[Material supplied]
^^^^^^^^
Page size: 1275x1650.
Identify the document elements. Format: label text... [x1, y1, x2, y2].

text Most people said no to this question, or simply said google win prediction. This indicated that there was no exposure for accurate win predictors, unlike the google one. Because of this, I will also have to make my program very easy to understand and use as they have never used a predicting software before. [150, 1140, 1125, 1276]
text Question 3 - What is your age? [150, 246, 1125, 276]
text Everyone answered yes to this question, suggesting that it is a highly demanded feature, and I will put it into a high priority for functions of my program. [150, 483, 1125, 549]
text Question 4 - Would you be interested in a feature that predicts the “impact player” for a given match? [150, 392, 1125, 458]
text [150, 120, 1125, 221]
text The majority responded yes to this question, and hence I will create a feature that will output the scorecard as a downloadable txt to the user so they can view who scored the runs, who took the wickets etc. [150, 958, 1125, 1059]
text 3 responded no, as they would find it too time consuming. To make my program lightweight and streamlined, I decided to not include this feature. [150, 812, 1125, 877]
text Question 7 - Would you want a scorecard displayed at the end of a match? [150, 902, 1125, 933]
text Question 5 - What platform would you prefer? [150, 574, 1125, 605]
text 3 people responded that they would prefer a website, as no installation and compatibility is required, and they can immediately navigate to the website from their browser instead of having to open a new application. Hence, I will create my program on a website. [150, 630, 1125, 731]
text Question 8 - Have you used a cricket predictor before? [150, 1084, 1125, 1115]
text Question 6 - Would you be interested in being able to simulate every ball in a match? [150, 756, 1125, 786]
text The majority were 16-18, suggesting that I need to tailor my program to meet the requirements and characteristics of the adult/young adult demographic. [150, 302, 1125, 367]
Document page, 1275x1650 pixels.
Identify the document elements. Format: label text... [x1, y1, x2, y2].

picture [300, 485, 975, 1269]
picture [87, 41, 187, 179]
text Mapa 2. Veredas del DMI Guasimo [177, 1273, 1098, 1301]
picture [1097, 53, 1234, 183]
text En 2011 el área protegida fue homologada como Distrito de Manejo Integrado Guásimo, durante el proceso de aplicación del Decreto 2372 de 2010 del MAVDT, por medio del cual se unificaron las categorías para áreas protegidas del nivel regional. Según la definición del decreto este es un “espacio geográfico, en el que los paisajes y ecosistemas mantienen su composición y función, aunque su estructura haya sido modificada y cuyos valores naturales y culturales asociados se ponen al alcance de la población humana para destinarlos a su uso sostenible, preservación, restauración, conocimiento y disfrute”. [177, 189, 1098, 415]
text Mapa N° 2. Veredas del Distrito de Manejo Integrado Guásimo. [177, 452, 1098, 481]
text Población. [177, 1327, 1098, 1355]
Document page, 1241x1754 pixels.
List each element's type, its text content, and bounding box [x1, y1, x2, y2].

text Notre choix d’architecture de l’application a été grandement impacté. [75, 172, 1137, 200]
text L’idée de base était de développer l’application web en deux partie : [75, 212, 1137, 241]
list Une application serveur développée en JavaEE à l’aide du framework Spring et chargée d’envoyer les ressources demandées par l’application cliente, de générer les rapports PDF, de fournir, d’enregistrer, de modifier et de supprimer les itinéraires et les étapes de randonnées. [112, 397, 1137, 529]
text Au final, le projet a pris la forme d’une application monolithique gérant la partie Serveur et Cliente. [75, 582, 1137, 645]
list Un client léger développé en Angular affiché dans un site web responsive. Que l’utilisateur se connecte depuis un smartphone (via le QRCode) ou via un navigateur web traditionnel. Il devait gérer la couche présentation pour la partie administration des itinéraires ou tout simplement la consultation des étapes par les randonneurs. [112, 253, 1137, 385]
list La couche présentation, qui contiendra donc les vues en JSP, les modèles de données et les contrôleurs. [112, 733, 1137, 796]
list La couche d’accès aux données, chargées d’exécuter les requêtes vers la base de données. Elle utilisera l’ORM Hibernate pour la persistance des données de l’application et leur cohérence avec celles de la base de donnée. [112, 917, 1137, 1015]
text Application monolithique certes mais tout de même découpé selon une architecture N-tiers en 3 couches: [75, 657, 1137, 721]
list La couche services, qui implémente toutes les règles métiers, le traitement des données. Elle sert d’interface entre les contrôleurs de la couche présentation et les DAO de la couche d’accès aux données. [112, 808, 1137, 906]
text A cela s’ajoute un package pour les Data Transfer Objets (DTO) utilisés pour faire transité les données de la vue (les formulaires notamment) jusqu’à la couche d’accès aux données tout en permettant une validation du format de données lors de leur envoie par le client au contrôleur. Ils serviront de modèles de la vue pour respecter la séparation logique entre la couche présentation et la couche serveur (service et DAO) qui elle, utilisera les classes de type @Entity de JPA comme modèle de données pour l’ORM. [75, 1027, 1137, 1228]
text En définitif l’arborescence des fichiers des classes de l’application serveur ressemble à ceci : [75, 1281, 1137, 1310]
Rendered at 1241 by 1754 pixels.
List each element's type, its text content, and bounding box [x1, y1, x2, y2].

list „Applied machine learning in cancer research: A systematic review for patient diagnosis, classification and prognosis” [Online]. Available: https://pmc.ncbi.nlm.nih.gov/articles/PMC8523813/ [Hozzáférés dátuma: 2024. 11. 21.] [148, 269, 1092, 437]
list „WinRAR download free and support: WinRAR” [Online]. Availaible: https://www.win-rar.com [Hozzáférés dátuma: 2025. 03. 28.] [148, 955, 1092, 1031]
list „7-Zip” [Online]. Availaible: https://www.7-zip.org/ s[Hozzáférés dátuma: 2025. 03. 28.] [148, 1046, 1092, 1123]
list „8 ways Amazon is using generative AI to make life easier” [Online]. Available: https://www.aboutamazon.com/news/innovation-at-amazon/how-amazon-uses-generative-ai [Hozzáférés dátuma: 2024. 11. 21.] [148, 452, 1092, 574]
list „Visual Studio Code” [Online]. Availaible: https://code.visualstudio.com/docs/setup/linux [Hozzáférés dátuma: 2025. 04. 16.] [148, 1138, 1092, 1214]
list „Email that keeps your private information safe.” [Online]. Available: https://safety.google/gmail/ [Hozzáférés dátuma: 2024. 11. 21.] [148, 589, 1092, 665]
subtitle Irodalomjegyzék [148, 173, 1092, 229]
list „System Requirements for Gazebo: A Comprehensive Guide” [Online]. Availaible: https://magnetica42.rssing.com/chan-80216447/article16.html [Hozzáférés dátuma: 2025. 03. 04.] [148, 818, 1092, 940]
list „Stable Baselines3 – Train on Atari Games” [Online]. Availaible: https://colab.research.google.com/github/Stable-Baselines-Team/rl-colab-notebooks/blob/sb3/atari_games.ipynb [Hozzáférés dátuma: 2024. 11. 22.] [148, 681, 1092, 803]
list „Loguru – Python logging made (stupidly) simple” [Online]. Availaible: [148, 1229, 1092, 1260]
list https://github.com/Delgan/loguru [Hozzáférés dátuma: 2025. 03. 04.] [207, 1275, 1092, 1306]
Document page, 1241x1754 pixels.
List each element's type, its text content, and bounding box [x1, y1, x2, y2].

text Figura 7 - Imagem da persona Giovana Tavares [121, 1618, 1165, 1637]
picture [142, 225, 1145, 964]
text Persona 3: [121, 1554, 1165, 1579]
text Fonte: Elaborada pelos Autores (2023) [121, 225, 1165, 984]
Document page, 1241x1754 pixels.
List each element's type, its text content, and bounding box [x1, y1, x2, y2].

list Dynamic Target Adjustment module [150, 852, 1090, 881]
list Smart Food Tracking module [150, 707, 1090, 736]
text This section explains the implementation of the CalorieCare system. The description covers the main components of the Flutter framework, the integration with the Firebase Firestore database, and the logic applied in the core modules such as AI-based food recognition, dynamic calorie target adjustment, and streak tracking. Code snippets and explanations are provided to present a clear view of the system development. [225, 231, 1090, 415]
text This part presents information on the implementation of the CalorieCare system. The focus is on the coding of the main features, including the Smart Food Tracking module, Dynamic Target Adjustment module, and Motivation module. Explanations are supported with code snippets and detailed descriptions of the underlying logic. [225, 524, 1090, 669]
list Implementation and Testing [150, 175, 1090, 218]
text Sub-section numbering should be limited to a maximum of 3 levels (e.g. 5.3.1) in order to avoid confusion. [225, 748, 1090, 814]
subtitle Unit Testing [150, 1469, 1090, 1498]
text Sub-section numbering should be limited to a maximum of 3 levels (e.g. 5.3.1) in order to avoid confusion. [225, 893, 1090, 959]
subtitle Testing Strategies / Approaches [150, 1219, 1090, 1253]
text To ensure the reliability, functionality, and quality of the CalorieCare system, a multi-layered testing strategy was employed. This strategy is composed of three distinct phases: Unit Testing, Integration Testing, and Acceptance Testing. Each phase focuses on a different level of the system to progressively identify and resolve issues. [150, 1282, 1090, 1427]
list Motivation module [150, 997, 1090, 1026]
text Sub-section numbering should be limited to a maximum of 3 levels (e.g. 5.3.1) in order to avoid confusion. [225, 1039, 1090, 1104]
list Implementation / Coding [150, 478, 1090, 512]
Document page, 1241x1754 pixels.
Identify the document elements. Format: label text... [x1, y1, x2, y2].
^^^^^^^^
[To-do item] Show the lines of the listing above with "levels".

[Task result]
text Sub-section numbering should be limited to a maximum of 3 levels (e.g. 5.3.1) in order to avoid confusion. [225, 748, 1090, 814]
text Sub-section numbering should be limited to a maximum of 3 levels (e.g. 5.3.1) in order to avoid confusion. [225, 893, 1090, 959]
text Sub-section numbering should be limited to a maximum of 3 levels (e.g. 5.3.1) in order to avoid confusion. [225, 1039, 1090, 1104]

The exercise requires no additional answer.